Le coffret était doublé de feuilles de plomb et les papiers se trouvaient en vrac à l’intérieur. Constantin s’assit par terre et souleva le rat-de-cave pour pouvoir lire. Au bout d’un long moment, il releva la tête et dit :
— Intéressant, frère Siméon. Je vois bien que vous étiez parfaitement innocent dans cette affaire. Et je peux vous assurer que les autorités responsables de Constantinople seront mises au courant de votre innocence dès mon retour.
« Et comment ! » se dit Constantin. Outre les habituelles divagations des ermites sur « la lumière incréée », le frère Siméon avait conservé un récit de sa disgrâce. Apparemment, il avait découvert la preuve de la naissance de « l’enfant bâtard » et communiqué le secret au père Katalakon qui s’était rendu auprès de Joannès avec l’information en dépit des objections de frère Siméon. Joannès avait immédiatement enfermé le père Katalakon au Néorion, et avait envoyé quelques sbires pour se saisir de l’infortuné frère Siméon et le conduire au même endroit. Mais les moines avaient caché frère Siméon et l’avaient fait filer jusqu’à ce sanctuaire, où il avait terminé ses jours.
Constantin se pencha de nouveau vers les parchemins, certain que la lettre cruciale devait se trouver parmi les documents. Mais non. Il arracha la doublure de plomb : rien. Il parcourut de nouveau les parchemins, puis il comprit et faillit éclater en sanglots. C’était Joannès qui détenait la lettre…

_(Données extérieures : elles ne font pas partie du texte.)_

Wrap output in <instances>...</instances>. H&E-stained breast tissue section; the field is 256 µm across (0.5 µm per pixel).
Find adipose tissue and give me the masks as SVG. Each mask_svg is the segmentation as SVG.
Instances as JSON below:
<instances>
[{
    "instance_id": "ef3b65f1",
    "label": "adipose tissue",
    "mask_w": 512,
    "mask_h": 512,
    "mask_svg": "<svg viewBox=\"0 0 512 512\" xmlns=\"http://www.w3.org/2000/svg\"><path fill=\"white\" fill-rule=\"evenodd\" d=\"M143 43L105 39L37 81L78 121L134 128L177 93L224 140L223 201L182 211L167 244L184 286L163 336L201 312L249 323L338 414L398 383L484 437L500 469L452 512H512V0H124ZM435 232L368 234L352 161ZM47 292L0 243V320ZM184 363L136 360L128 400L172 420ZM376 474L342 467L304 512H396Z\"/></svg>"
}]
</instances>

Tout n’était pourtant pas perdu. Il n’était pas inconcevable que le père Katalakon fût encore vivant. Et d’ailleurs, le simple fait de connaître le crime que Joannès avait commis et le secret qu’il avait étouffé serait utile…
Non. Constantin comprit soudain le désespoir extrême de sa position : assis dans la nuit chaude de Cappadoce avec un moine sans guère plus de cervelle que de nez, il essayait d’arracher des secrets à un tas d’os puants, alors que son neveu était peut-être déjà en train de chanter des psaumes dans une île lointaine. Il eut envie de verser des larmes pour apaiser un peu son désespoir, mais il se dit qu’un homme de ses compétences ne devait pas se laisser abattre par de tels revers de fortune.
Il souleva sa chandelle pour inspecter la cave. Il y avait peut-être d’autres coffres. Non. Puis quelque chose scintilla dans les haillons de frère Siméon. Là, derrière la cage thoracique vide. Oui, c’était assez grand. Oui. Vraiment, oui.
— Frère Siméon, commença Constantin d’une voix que l’excitation faisait trembler. Je suis prêt à retourner à Constantinople pour plaider votre affaire. Mais pour pouvoir le faire, il faut que j’emmène cette lettre que vous avez scellée dans les feuilles de plomb puis cousue dans la doublure de votre habit. Excusez-moi, je vous prie… Je vais l’enlever.